We have a paper doing that at the national level, and it turns out to be a bit different from what people think. A lot of people think the income transfer implied by climate change is from rich to poor—that the rich emit, and the poor suffer. That is actually not true, because the emissions intensity of middle-income countries is higher than that of rich countries.
So rich people, relative to their income, do not emit that much, and they are also not very vulnerable to climate change. As a result, the transfer is actually more from the poor to the middle-income than from the poor to the rich.
Arvid Viaene: Oh, I see.
Richard Tol: That paper is basically done. We are doing the same for income classes and for ethnicities, and the ethnicities work is something I’m particularly excited about.

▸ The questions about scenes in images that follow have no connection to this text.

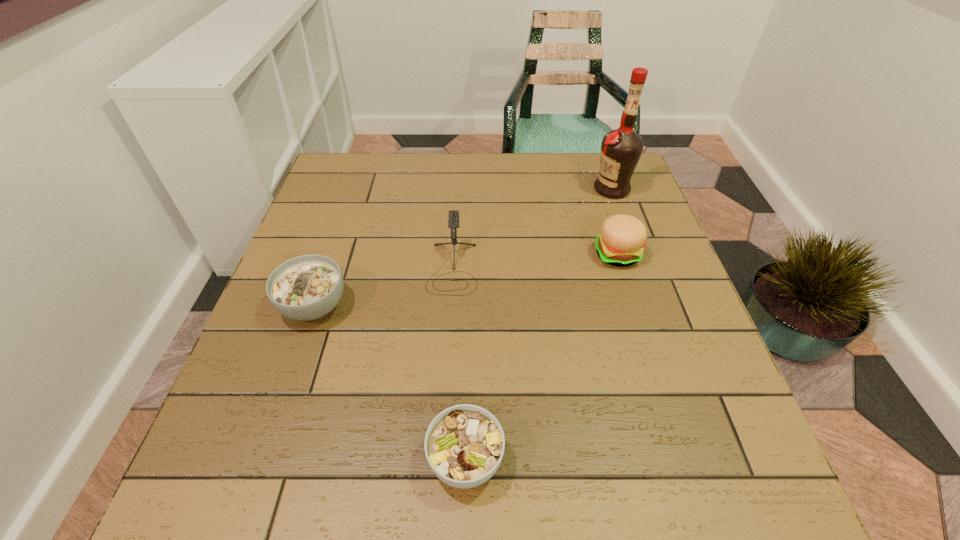
The width and height of the screenshot is (960, 540). What are the coordinates of `object present at the far right corner` in the screenshot? It's located at (621, 149).

Where is `free region at the far edge`? free region at the far edge is located at coordinates (441, 164).

The image size is (960, 540). I want to click on free space at the near edge of the desktop, so click(x=579, y=493).

Image resolution: width=960 pixels, height=540 pixels. What are the coordinates of `vacant area at the left edge` in the screenshot? It's located at (308, 246).

Identify the location of blank space at the right edge. The image size is (960, 540). (649, 294).

I want to click on vacant space at the near left corner, so click(x=220, y=494).

In the image, there is a desktop. Where is `vacant region at the far right corner`? The height and width of the screenshot is (540, 960). vacant region at the far right corner is located at coordinates pos(582,171).

At what (x,y) coordinates should I click in order to perform the action: click on vacant space at the near right corner. Please return your answer as a coordinate pair (x, y). The width and height of the screenshot is (960, 540). Looking at the image, I should click on (706, 471).

The image size is (960, 540). What are the coordinates of `unoccupied area between the nearer soup bowl and the microphone` in the screenshot? It's located at (459, 363).

The height and width of the screenshot is (540, 960). Identify the location of free area in between the microphone and the left soup bowl. (383, 287).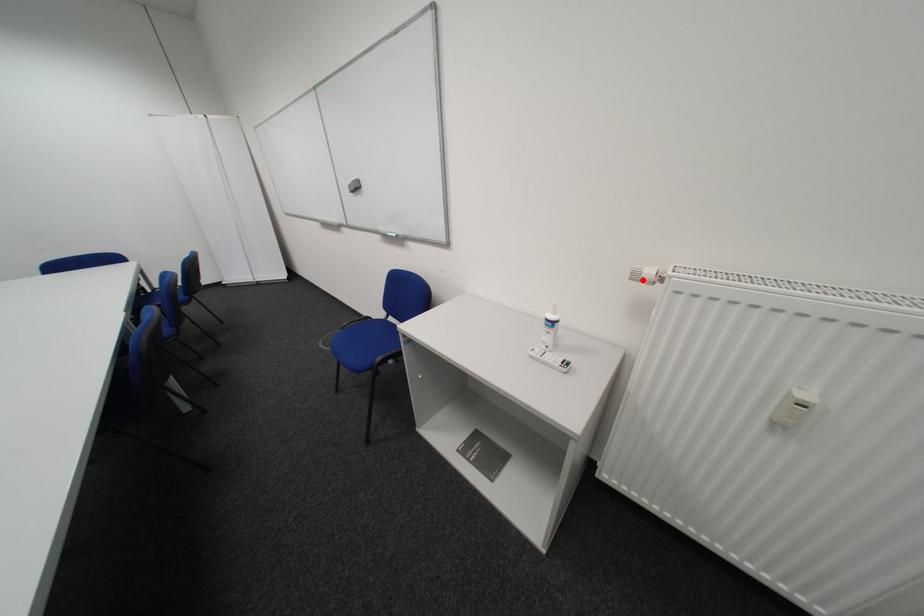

The other thing I’m working on is endogenizing population growth in these models, and especially working through the welfare implications. The standard assumption in most of applied economics is that social welfare is proportional to the number of people times average utility. That’s sort of the Benthamite view of ethics.
In the climate change case, that can lead to very peculiar results. If climate change slows economic growth—and there is good reason to believe it does—and if slower economic growth slows the demographic transition, then climate change implies that more babies will be born in the future.
In a Benthamite model, that is actually a good thing, because Bentham says the more the merrier. If you just plug those assumptions in, then you should actually subsidize CO2 emissions because that means more babies.
If you then add in the mortality effects of climate change, that completely reverses the result and you get something like the Bressler result, where the social cost of carbon should be multiplied by 10 or 100.
But if you recalibrate the model, switch to a less Benthamite and more Millian welfare function, or introduce ideas like a life worth living in a Blackorby-type approach to social welfare, then that result disappears as well.
So this will probably be an intellectually interesting paper, but numerically it is disappointing. At the end of the day, all these effects cancel out and I’m back to something like the Nordhaus result.
I have four or five moving parts in the paper that are all interesting, and after calibrating everything, it all cancels out. That probably rules out publication in Nature or Science, because they want dramatic results. But it may be more interesting for an economics journal.
Those are the things I’m currently working on in the climate space.
Arvid Viaene: Cool, awesome. Thank you so much for taking the time. I really enjoyed this. One of my goals was to understand more about the FUND model—its history, insights, and design choices—and I definitely got that. I also hope this helps other economists understand the history and the reasoning behind the model.
I feel that hearing the researcher talk about the history and implications brings the model to life much more than simply reading an academic paper.
Richard Tol: Well, absolutely. We can say things here that we could never write in a paper, right?
Arvid Viaene: Exactly. So thank you so much. I think this will definitely help with that.